* Tasks to carry out *
a – In the Hall of Fame commentary, shorten the paragraph that begins "Fair disclosure: I have a little skin in this game" and keep its main facts.
b – Carry on the Hall of Fame commentary, starting after its final sentence.

* Document segment *
It really is so simple a child of five can do it. (Sorry, Groucho.) Lots of children of five in kindergartens are doing it.
When the Today’s Game Committee elected Harold Baines to the Hall of Fame so controversially two years ago, the committee members included Hall of Fame manager Tony La Russa, a man who is about as allergic to high technology as Donald Trump is to self-congratulation. And, Dave Dombrowski, last seen as the Boston Red Sox’s general manager until late last season.
Surely Clark and the Luddites among Hall governors don’t think a manager who helped introduce the computer to baseball thinking and strategising would have run home to Mommy at the idea of Zooming about Hall candidates? Or, a general manager who last worked for a team 20,000 leagues deep into analytics that require computers as much as other tools?
Technology isn’t always a gift, of course. There probably isn’t a baseball jury on earth that would say artificial turf was a baseball blessing. But if Clark thinks confidentiality would be compromised by a Zoom remote conference call, what does she think when, almost invariably, certain Hall of Fame doings and undoings get leaked to the working press routinely enough?
Fair disclosure: I have a little skin in this game. I’ve championed Dick Allen for the Hall of Fame for quite awhile now, after once being skeptical about it myself. (I’d also like to see elected his great contemporary Tony Oliva plus Minnie Minoso, both of whom deserve the honour.) But a long time reviewing the record as it was and remains convinced me that Allen belongs in Cooperstown.
I’m convinced with no further questions asked that his Hall case was compromised way less by the racism against which he waged war in Philadelphia than by a series of injuries he was sometimes foolish enough to try playing through, and that those injuries kept him (as Rob Neyer and others have observed) from posting better late-career numbers that might have solidified his Hall case.
Jay Jaffe, in The Cooperstown Casebook, says it better in prose than I could (and did) say it:
[C]hoosing to vote for him means focusing on that considerable peak while giving him the benefit of the doubt on the factors that shortened his career. From here, the litany is sizable enough to justify that. Allen did nothing to deserve the racism and hatred he battled in Little Rock and Philadelphia, or the condescension of the lily-white media that refused to even call him by his correct name. To underplay the extent to which those forces shaped his conduct and his public persona thereafter is to hold him to an impossibly high standard; not everyone can be Jackie Robinson or Ernie Banks. The distortions that influenced the negative views of him . . . were damaging. To give them the upper hand is to reject honest inquiry into his career.

* Information given *

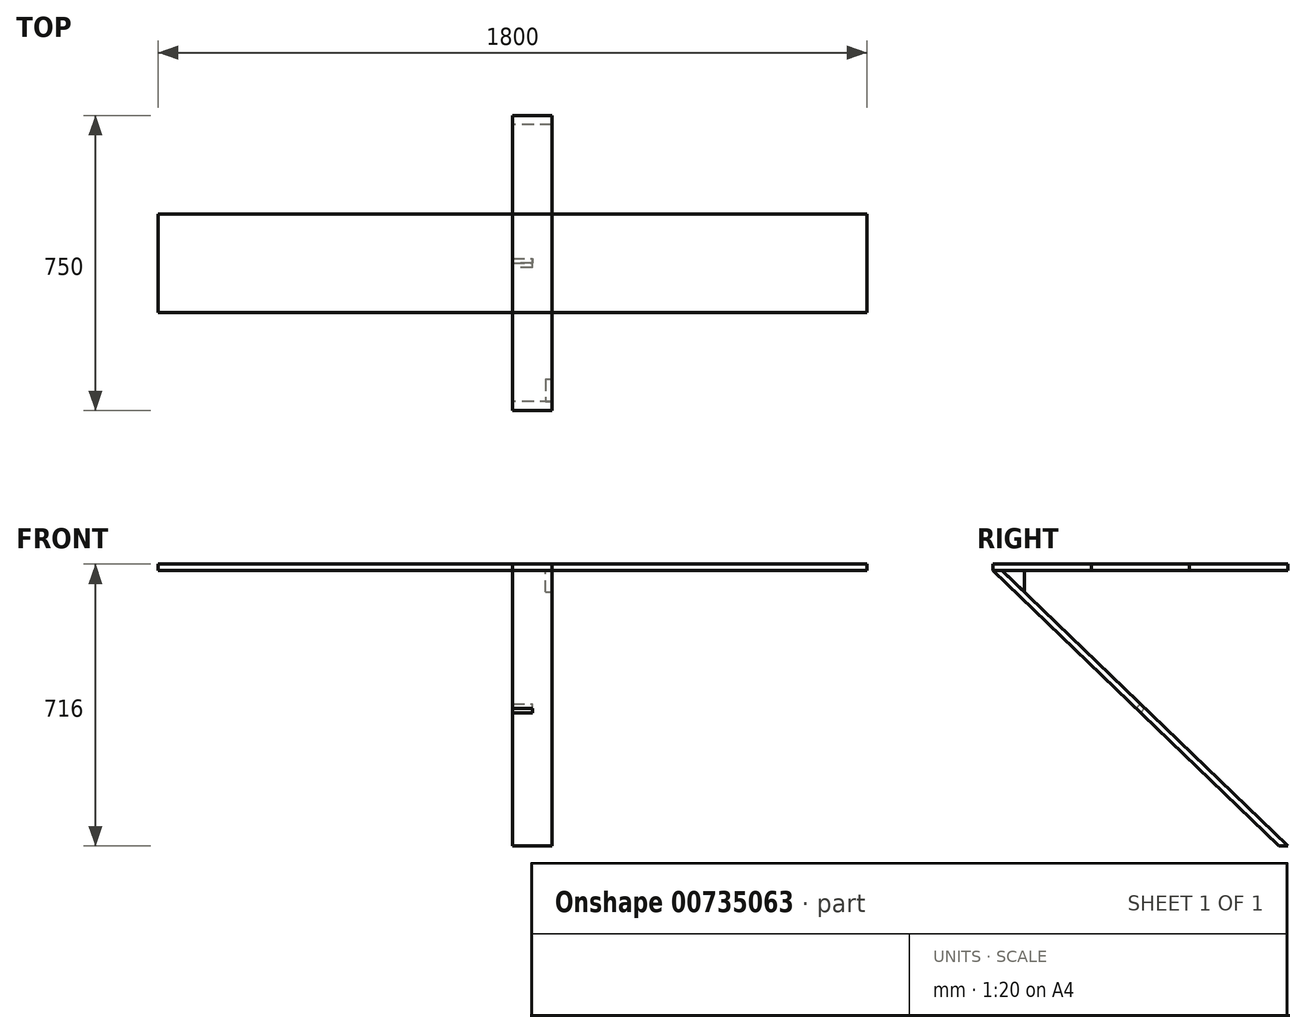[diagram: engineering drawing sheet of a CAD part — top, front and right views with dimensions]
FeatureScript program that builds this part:
annotation { "Feature Type Name" : "Feature", "Feature Type Description" : "" }
export const myFeature = defineFeature(function(context is Context, id is Id, definition is map)
    precondition{}
    {
        {
            var Q0;
            Q0=qCreatedBy(makeId("Top.planeOp"),FACE);
            var sketch = newSketch(context, id + "F0", { "sketchPlane" : qUnion([Q0])});
            skLineSegment(sketch, "E0.bottom", {"start": v(-900, 125) * mm, "end": v(900, 125) * mm});
            skLineSegment(sketch, "E0.top", {"start": v(-900, -125) * mm, "end": v(900, -125) * mm});
            skLineSegment(sketch, "E0.left", {"start": v(-900, 125) * mm, "end": v(-900, -125) * mm});
            skLineSegment(sketch, "E0.right", {"start": v(900, 125) * mm, "end": v(900, -125) * mm});
            skPoint(sketch, "E0.middle", {"position": v(0, 0) * mm});
            skSolve(sketch);
        }
        {
            var Q0;
            Q0=makeQuery(id+"F0.imprint","IMPRINT",FACE,{"disambiguationData":[TD([[makeQuery(id+"F0.imprint","IMPRINT",EDGE,{"derivedFrom":sQuery(id+"F0.wireOp",EDGE,"E0.bottom")}),-1.0]])]});
            extrude(context, id + "F1", {"entities" : qUnion([Q0]), "depth" : 16 * mm, "offsetDistance" : 25 * mm});
        }
        {
            var Q0;
            Q0=qCreatedBy(makeId("Right.planeOp"),FACE);
            var sketch = newSketch(context, id + "F2", { "sketchPlane" : qUnion([Q0])});
            skLineSegment(sketch, "E1", {"start": v(0, 0) * mm, "end": v(0, -700) * mm, "construction": true});
            skLineSegment(sketch, "E2.bottom", {"start": v(-375, 0) * mm, "end": v(375, 0) * mm});
            skLineSegment(sketch, "E2.top", {"start": v(-375, 16) * mm, "end": v(375, 16) * mm});
            skLineSegment(sketch, "E2.left", {"start": v(-375, 0) * mm, "end": v(-375, 16) * mm});
            skLineSegment(sketch, "E2.right", {"start": v(375, 0) * mm, "end": v(375, 16) * mm});
            skLineSegment(sketch, "E3", {"start": v(-375, 0) * mm, "end": v(351.93, -700) * mm});
            skLineSegment(sketch, "E4", {"start": v(351.93, -700) * mm, "end": v(375, -700) * mm});
            skLineSegment(sketch, "E5", {"start": v(375, -700) * mm, "end": v(-351.93, 0) * mm});
            skLineSegment(sketch, "E6", {"start": v(-351.93, 0) * mm, "end": v(-375, 0) * mm});
            skLineSegment(sketch, "E7", {"start": v(1125, -700) * mm, "end": v(-375, -700) * mm});
            skLineSegment(sketch, "E8", {"start": v(-375, -700) * mm, "end": v(-375, 1100) * mm});
            skSolve(sketch);
        }
        {
            var Q0;
            Q0=makeQuery(id+"F2.imprint","IMPRINT",FACE,{"disambiguationData":[TD([[makeQuery(id+"F2.imprint","IMPRINT",EDGE,{"derivedFrom":sQuery(id+"F2.wireOp",EDGE,"E3")}),1.0]])]});
            extrude(context, id + "F3", {"entities" : qUnion([Q0]), "depth" : 100 * mm, "offsetDistance" : 25 * mm});
        }
        {
            var Q0;
            Q0=makeQuery(id+"F3.opExtrude","SWEPT_FACE",FACE,{"disambiguationData":[OSD([sQuery(id+"F2.wireOp",EDGE,"E5")])]});
            var sketch = newSketch(context, id + "F4", { "sketchPlane" : qUnion([Q0])});
            skLineSegment(sketch, "E9.bottom", {"start": v(0, 250.77) * mm, "end": v(50, 250.77) * mm});
            skLineSegment(sketch, "E9.top", {"start": v(0, 234.77) * mm, "end": v(50, 234.77) * mm});
            skLineSegment(sketch, "E9.left", {"start": v(0, 250.77) * mm, "end": v(0, 234.77) * mm});
            skLineSegment(sketch, "E9.right", {"start": v(50, 250.77) * mm, "end": v(50, 234.77) * mm});
            skLineSegment(sketch, "E10", {"start": v(50, 242.77) * mm, "end": v(0, 242.77) * mm, "construction": true});
            skLineSegment(sketch, "E11.0", {"start": v(100, -270.12) * mm, "end": v(0, -270.12) * mm});
            skLineSegment(sketch, "E12", {"start": v(50, -270.12) * mm, "end": v(50, 755.67) * mm, "construction": true});
            skSolve(sketch);
        }
        {
            var Q0;
            Q0 = qSketchRegion(id + "F4", true);
            extrude(context, id + "F5", {"entities" : qUnion([Q0]), "operationType" : NewBodyOperationType.REMOVE, "endBound" : BoundingType.UP_TO_NEXT, "oppositeDirection" : true, "depth" : 25 * mm, "offsetDistance" : 25 * mm});
        }
        {
            var Q0;
            Q0=makeQuery(id+"F2.imprint","IMPRINT",FACE,{"disambiguationData":[TD([[makeQuery(id+"F2.imprint","IMPRINT",EDGE,{"derivedFrom":sQuery(id+"F2.wireOp",EDGE,"E2.bottom")}),1.0]])]});
            var Q1;
            Q1=makeQuery(id+"F3.opExtrude","CAP_FACE",FACE,{"disambiguationData":[OSD([sQuery(id+"F2.wireOp",EDGE,"E3"),sQuery(id+"F2.wireOp",EDGE,"E4"),sQuery(id+"F2.wireOp",EDGE,"E5"),sQuery(id+"F2.wireOp",EDGE,"E6")])],"isStart":false});
            extrude(context, id + "F6", {"entities" : qUnion([Q0]), "endBound" : BoundingType.UP_TO_SURFACE, "depth" : 25 * mm, "endBoundEntityFace" : qUnion([Q1]), "offsetDistance" : 25 * mm});
        }
        {
            var Q0;
            Q0=makeQuery(id+"F3.opExtrude","CAP_FACE",FACE,{"disambiguationData":[OSD([sQuery(id+"F2.wireOp",EDGE,"E3"),sQuery(id+"F2.wireOp",EDGE,"E4"),sQuery(id+"F2.wireOp",EDGE,"E5"),sQuery(id+"F2.wireOp",EDGE,"E6")])],"isStart":false});
            var sketch = newSketch(context, id + "F7", { "sketchPlane" : qUnion([Q0])});
            skLineSegment(sketch, "E13", {"start": v(-351.93, 0) * mm, "end": v(-294.82, -55) * mm});
            skLineSegment(sketch, "E14", {"start": v(-294.82, -55) * mm, "end": v(-294.82, 0) * mm});
            skLineSegment(sketch, "E15", {"start": v(-294.82, 0) * mm, "end": v(-351.93, 0) * mm});
            skSolve(sketch);
        }
        {
            var Q0;
            Q0=makeQuery(id+"F7.imprint","IMPRINT",FACE,{"disambiguationData":[TD([[makeQuery(id+"F7.imprint","IMPRINT",EDGE,{"derivedFrom":sQuery(id+"F7.wireOp",EDGE,"E13")}),-1.0]])]});
            extrude(context, id + "F8", {"entities" : qUnion([Q0]), "oppositeDirection" : true, "depth" : 16 * mm, "offsetDistance" : 25 * mm});
        }
        {
            var Q0;
            Q0=sQuery(id+"F2.wireOp",EDGE,"E8");
            var Q1;
            Q1=sQuery(id+"F2.wireOp",EDGE,"E7");
            extrude(context, id + "F9", {"bodyType" : ToolBodyType.SURFACE, "surfaceEntities" : qUnion([Q0, Q1]), "oppositeDirection" : true, "depth" : 3000 * mm, "offsetDistance" : 25 * mm});
        }
    });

* Responses to the tasks *
a – The writer admits a personal stake: after once doubting it, the writer has long championed Dick Allen for the Hall of Fame. The writer would also like to see Tony Oliva and Minnie Minoso elected. A long review of Allen's record convinced the writer that he belongs in Cooperstown.

b –
I can and did say it statistically, too. I determined on my own that if Dick Allen had been allowed fifteen completely healthy seasons and a normal late-career, uncompromised decline phase, he might have finished his career with as many as 525 lifetime home runs instead of the 351 he did hit. (Oliva wasn’t Allen’s kind of power threat but the same healthy fifteen seasons and uncompromised decline phase might have left him with 315 lifetime homers.)
According to my Real Batting Average metric—which I’ve since modified to disallow sacrifice bunts (sorry, but intentional outs don’t and shouldn’t count) but retain sacrifice flies; and, which allows the complete look at a player that traditional batting average (treating all hits equal and factoring only “official” at-bats) denies—this is Dick Allen in his absolute nine-season peak period, and bear in mind that he missed an average twenty games per season in that period because of injuries:
Player | PA | TB | BB | IBB | SF | HBP | RBA |
Dick Allen, 1964-1972 | 5,457 | 2,592 | 685 | 120 | 33 | 11 | .631 |
Forty-one percent of Allen’s hits went for extra bases, too, and they weren’t all those orbital belts that once inspired Hall of Famer Willie Stargell to suggest one reason Allen was booed by the notorious Philadelphia boo-birds (Those people would boo at a funeral—Bo Belinsky, briefly a Phillie) was that his home runs traveled too far to become souvenirs.
“What I’ve done, I’m pretty happy with it,” Allen told his biographer/Phillies historiographer William C. Kashatus once. “So whatever happens with the Hall of Fame, I’m fine with. Besides, I’m just a name. God gave me the talent to hit a baseball, and I used it the best I could. I just thank Him for blessing me with that ability and allowing me to play the game when I did.”
Whatever happens with the Hall of Fame, Allen, Oliva, Minoso, and others covered by the Golden Days and Early Baseball Era Committees, the Hall that includes members who were elected on behalf of being innovators (Branch Rickey, Bill Veeck) or pioneers (Albert Spalding, Barney Dreyfuss) is suddenly allergic to a little pioneering.
I’m not giving credit to a player for what he could or did not do. Allen was treated badly and that was terrible. I remember when he insisted on being called Dick and just thought it was idiotic that the writers wouldn’t let it go. If that battle decreased his performance or his desire to perform, however, it’s just too bad.
I wouldn’t vote for him because I’m supposed to feel sorry for him.
But you know what? I’d vote for him because of what he did accomplish anyway.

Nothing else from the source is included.